By the way, what do we expect from a Dutch poster? Should it look like this:
... or this?
... or maybe this?
And when it comes to the politics, our expectations usually don't go beyond a colorful Mayday:
Now please say good-bye to all your expectations and send your stereotypes to the nearest scrapyard.
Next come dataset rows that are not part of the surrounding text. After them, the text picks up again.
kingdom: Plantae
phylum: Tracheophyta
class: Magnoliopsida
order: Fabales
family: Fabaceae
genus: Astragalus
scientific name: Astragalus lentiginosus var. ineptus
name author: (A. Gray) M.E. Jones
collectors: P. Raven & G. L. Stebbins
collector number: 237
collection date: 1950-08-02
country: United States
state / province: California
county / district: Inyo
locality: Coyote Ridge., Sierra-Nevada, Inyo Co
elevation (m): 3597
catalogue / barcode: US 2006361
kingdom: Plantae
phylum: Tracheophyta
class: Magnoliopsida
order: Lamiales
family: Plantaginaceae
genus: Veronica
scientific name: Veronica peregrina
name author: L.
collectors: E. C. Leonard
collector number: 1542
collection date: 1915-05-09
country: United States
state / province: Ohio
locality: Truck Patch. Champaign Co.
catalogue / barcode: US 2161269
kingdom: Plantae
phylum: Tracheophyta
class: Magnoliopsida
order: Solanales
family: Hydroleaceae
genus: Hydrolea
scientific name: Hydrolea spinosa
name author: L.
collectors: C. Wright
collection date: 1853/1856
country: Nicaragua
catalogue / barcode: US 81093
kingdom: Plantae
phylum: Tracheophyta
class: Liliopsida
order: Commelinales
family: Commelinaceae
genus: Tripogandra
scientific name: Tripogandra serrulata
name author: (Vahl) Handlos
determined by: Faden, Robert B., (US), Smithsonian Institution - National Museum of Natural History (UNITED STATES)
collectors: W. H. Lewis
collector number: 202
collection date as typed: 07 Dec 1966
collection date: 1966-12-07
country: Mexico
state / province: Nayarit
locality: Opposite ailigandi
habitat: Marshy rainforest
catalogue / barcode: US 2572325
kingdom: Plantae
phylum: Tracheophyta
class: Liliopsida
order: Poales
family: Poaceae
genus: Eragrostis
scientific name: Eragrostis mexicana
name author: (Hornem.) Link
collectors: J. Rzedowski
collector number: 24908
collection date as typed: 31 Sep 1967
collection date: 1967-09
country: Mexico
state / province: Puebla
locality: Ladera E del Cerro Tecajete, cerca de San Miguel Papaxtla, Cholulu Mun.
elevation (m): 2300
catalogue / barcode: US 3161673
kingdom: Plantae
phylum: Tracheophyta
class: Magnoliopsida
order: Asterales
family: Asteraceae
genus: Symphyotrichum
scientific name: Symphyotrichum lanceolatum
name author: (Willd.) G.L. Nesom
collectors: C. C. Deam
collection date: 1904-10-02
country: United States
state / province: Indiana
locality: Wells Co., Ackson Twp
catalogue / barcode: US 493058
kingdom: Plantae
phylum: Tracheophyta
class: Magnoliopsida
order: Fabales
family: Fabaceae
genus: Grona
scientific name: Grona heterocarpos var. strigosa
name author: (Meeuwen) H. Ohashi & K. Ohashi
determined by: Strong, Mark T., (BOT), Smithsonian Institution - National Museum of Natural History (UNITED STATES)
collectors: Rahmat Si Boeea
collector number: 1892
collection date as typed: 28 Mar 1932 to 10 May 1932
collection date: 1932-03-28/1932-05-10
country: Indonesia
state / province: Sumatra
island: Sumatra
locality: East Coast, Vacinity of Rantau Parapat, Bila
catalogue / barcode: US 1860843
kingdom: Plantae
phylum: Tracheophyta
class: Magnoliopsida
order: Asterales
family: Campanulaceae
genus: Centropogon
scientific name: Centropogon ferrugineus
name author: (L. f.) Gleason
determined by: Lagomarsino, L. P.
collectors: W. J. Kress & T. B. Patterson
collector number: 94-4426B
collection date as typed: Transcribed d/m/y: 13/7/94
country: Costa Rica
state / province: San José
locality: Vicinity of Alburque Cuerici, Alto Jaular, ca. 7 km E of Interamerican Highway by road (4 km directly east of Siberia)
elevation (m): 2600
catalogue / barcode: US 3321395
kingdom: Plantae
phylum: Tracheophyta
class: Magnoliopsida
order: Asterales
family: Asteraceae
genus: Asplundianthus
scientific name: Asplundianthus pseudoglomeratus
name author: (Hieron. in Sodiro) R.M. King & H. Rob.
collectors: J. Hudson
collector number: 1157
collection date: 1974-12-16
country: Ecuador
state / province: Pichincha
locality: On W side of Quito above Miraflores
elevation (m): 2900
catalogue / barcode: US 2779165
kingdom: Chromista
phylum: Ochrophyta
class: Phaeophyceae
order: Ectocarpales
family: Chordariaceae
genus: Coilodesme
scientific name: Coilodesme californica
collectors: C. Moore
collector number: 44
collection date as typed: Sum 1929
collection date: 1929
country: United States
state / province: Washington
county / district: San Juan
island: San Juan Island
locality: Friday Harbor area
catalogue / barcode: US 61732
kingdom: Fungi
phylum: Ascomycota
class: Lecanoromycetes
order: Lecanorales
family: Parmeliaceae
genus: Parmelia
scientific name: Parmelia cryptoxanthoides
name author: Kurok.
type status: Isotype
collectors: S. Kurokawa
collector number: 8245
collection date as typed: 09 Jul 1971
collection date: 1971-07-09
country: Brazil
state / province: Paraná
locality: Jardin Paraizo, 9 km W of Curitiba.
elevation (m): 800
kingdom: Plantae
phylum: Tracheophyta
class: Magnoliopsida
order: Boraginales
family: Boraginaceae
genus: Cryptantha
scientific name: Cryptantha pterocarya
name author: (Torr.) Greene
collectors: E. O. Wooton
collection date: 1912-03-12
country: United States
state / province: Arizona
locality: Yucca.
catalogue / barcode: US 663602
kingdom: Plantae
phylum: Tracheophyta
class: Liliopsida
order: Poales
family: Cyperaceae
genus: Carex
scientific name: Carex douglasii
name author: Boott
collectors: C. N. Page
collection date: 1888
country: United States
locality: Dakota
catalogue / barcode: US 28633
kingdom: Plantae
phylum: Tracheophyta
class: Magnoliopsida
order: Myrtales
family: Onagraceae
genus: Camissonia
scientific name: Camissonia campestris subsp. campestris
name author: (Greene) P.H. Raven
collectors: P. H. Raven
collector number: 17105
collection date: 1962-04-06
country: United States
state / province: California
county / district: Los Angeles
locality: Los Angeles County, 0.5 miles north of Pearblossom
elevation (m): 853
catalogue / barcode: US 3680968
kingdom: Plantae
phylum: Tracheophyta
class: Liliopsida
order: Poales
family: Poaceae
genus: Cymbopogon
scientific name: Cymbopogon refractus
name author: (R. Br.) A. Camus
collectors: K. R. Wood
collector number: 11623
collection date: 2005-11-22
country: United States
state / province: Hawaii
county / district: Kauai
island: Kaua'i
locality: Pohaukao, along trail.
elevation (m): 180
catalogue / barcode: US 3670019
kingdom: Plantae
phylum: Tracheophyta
Here is a typical example of the Interbellum Dutch propaganda:
Cornelis Rose urges us to read De Tribune, a "revolutionary people's daily". The year is 1931.
Albert Funke Kuepper, in a Cassandre-ish manner, is trying to sell us Het Volk, a Social-democratic daily (1929)
Another piece of Social-Democratic propaganda, an election poster by Albert Hahn, is calling: "Paint South Holland red!" (1932)
Labour and bread are promised (again, in red) to the people by the National-Socialist Movement.
And even the Roman-Catholic State Party's poster (by Jos van Woerkom, 1937) has a generous touch of red color
"Choose Red" by Walter for the Social-Democratic Workers' Party, 1929
The elections are about the future of your children - this is the red-flagged message of the same party, delivered by Fre Cohen (1930)
Here it is, the Red Fist, squeezing every enemy of the working class. Steef Davidson, 1931
De Fakkel means "the Torch". It's the name of the Independent Socialist Party daily, and this Red Torch was created by Meijer Bleekrode and Cornelis Rose in 1932
Futurism for the masses. Another De Tribune poster, by Cornelis Rose and Bergboom. 1932
Red Musicians. Joan B. Luersen, Francois Elsen for the Proletarian Musicians Union, 1931
An all-red sports festival. OK, it's International Workers Sports Festival (Albert Hahn, 1929)
Enough with the politics. The Interbellum Netherlands produced scores of striking commercial posters, promoting trade and industrial fair, transportation, radio sets, light bulbs - actually, everything. I especially love this one:
Philips Radio. 1930
Kees van der Laan. National Flight School. 1932
Aviation Lottery. 1934
Fly to Java by KNILM. 1938
Daan de Vries. Tourist Trophy - Dutch Grand Prix 1931
Amsterdam Motor Show 1935
By the way, A.M. Cassandre worked for the Dutch customers:
This 1930 poster is quite famous.
This, printed in 1928 for the Channel Ferries Service, is probably less. But isn't it great?
An iconic poster for the industrial exhibition in Rotterdam, also 1928.
Quite en event it was, this exhibition. Another poster, by a local artist:
Jaap Gidding. Netherlands Industry Exhibition. 1928
Henri C. Pieck. Utrecht Fair 1934
Emens. Utrecht Fair 1938
Philips Light Bulbs. 1938
Woldring. Study Technology at Home. 1938
Zandvoort Trophy. 1939
Holland-America Line to New York. 1939
Unfortunately, 1939 was not only the World's fair year. In May 1940, the Netherlands surrendered to the German forces. Thanks to this exceptional website, we can search digitized national memory for the stuff printed under the Nazi rule - but it's another story for another day.